Rubroshorea platyclados
- Conservation status: Near Threatened (IUCN 3.1)

Scientific classification
- Kingdom: Plantae
- Clade: Embryophytes
- Clade: Tracheophytes
- Clade: Angiosperms
- Clade: Eudicots
- Clade: Rosids
- Order: Malvales
- Family: Dipterocarpaceae
- Genus: Rubroshorea
- Species: R. platyclados
- Binomial name: Rubroshorea platyclados (Slooten ex Endert) P.S.Ashton & J.Heck.
- Synonyms: Shorea platyclados Slooten ex Endert;

= Rubroshorea platyclados =

- Genus: Rubroshorea
- Species: platyclados
- Authority: (Slooten ex Endert) P.S.Ashton & J.Heck.
- Conservation status: NT
- Synonyms: Shorea platyclados Slooten ex Endert

Species of tree

Rubroshorea platyclados, synonym Shorea platyclados, (called, along with some other species in the genus Rubroshorea, dark red meranti) is a species of plant in the family Dipterocarpaceae.

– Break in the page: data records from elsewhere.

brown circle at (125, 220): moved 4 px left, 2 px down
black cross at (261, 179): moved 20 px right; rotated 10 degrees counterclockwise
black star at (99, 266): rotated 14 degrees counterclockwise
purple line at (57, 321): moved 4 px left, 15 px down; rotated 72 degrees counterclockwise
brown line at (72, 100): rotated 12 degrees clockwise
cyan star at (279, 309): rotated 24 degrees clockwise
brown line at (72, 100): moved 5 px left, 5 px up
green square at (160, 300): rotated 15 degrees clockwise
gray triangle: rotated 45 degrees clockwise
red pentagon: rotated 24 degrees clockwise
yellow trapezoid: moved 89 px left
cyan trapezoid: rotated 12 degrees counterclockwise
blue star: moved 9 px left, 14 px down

It is native to Borneo, Peninsular Malaysia and Sumatra. It is a large emergent tree which can grow more than 50 metres tall. It grows in lowland and montane rain forests in hilly and mountainous areas on deep fertile soils from 180 to 1,800 metres elevation. The species is threatened by habitat loss.

==Conservation==
Shorea platyclados has been assessed as near threatened on the IUCN Red List. It is threatened by harvesting of its timber, which is prized for its durability. Its habitat is threatened by conversion for residential and agricultural development. The subpopulations in Peninsular Malaysia and Brunei are relatively stable. The species occurs in a number of protected areas, where species loss is curtailed.